“Mamma…”
Il mio cuore si fermò.
“Camila?”
Un singhiozzo sommesso.
“Ti prego, non riattaccare.”
Mi alzai così in fretta che la sedia si rovesciò.
“Non riattaccherei mai. Dove sei? Stai bene?”
In sottofondo, una porta sbatté.
“Papà dice che mi hai abbandonata”, sussurrò. “Ma ho trovato una tua foto… e un biglietto con il tuo numero.”
Mi coprii la bocca.
“Camila, dimmi dove sei.”
“In una grande casa… vicino al mare. Valeria continua a urlare.
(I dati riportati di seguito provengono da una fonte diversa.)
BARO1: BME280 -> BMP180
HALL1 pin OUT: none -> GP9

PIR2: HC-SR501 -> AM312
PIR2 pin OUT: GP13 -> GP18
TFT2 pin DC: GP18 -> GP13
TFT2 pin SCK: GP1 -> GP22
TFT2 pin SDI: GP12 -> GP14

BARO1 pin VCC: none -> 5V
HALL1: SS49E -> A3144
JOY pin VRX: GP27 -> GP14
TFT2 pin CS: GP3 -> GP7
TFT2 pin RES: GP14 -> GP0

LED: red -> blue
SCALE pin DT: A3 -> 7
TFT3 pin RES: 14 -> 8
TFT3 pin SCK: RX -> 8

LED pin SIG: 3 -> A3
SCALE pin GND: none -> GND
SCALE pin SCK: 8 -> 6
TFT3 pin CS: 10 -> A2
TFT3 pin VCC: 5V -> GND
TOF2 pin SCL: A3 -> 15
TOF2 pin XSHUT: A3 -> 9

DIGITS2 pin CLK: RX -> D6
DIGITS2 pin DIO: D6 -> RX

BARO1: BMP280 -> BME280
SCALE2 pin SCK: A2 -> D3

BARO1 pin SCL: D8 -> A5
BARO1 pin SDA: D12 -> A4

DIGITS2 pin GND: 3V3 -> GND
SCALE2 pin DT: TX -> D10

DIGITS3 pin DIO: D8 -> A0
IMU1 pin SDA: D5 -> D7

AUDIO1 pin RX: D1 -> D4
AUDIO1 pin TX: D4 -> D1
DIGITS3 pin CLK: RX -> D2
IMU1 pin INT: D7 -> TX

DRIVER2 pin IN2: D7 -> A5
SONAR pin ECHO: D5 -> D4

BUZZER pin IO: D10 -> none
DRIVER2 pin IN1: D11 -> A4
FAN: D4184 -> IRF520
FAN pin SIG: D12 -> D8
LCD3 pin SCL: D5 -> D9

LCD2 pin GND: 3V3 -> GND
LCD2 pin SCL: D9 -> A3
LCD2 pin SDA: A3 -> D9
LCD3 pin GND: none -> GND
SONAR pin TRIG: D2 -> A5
Papà dice che non posso chiamarti.”
Una voce femminile echeggiò in sottofondo:
“Con chi stai parlando?”
La chiamata terminò.
Non piansi.
Non mi feci prendere dal panico.
Agii.
Chiamai Rubén, il mio capo della sicurezza. “Segui questo numero.”
Nel giro di poche ore, avevamo individuato la posizione.
Una villa a Veracruz.
Registrata a nome di Valeria Montemayor.
E poi venne a galla la verità:
Valeria era fallita.
I suoi hotel erano spariti.
Alejandro era sommerso dalle cause legali.
Mia figlia non mi chiamò solo perché le mancavo.
Mi chiamò perché aveva bisogno di me.
PARTE 3
Quella stessa sera, volammo a Veracruz.
Questa volta non chiesi aiuto.
Avevo le prove.
Le risorse.
E quattro anni di forza costruita sul dolore.
Quando arrivammo, la villa sembrava perfetta da lontano.
Ma da vicino, tutto stava cadendo a pezzi.
Vernice scrostata.
Telecamere rotte.
Giardini trascurati.
La vita che Alejandro aveva scelto... non era reale.
Aspettammo dall'altra parte della strada.
Poi lo vidi.
Più magro.
Stanco.
Non sembrava più l'uomo che aveva visto al cimitero.
Valeria lo seguì urlando.
"È colpa tua! Avevi detto che non si sarebbe mai ripreso!"
Litigarono.
Poi la porta si aprì.
Usciva Camila.
Undici anni.
Più alta.
Silenzio.
Ma pur sempre mia figlia.
Mi vide.
"Mamma..."
Stavo correndo.
Lei corse.
Ci incontrammo in mezzo alla strada e ci abbracciammo come se ci fossimo perse anni prima.
"Mi dispiace", sussurrai. "Mi dispiace tanto."
"Sapevo che non mi avresti lasciata", pianse.
Alejandro si scagliò contro di me.
"Non hai il diritto di farlo!"
Camila mi strinse più forte.
"Mi hai mentito!" urlò. «Hai detto che non mi amava!»
I vicini se ne andarono.
Camila stava registrando con i suoi cellulari.
Arrivò la polizia.
La verità venne a galla in fretta.
Camila raccontò tutto.
Abbandono.
Bugie.
Isolamento.
I miei avvocati dimostrarono che i documenti erano falsi.
Quella notte, mi fu concessa la custodia immediata.
Camila dormì accanto a me, tenendomi la mano.
«Ti ho parlato tutte le notti», sussurrò.
«Ora sono qui», le dissi. «Non sarai mai più sola».
I mesi che seguirono non furono facili.
Avevamo entrambe bisogno di guarire.
Ma ci siamo riuscite insieme.
Alejandro alla fine confessò la falsificazione e la frode.
Valeria perse tutto.
Io e Camila ci trasferimmo in una casa con una porta gialla, perché diceva che rappresentava la felicità.
Cucinavamo.
Abbiamo riso.
Abbiamo pianto.
Abbiamo ricostruito.
Un pomeriggio, Camila mi chiese:
"Mamma... perché non ti sei arresa?"
Ho sorriso dolcemente.
"Perché una madre può perdere tutto... tranne l'amore per suo figlio."
A volte la vita ti spezza prima che tu possa crescere.
Sono stata tradita nel giorno peggiore della mia vita.
Ma non sono riusciti a distruggermi.
E se mai ti sentissi a pezzi, ricorda questo:
Chi si porta via tutto... non sempre vince.
A volte chi conquista, lotta per ciò che conta e si rifiuta di guardare indietro... vince tutto.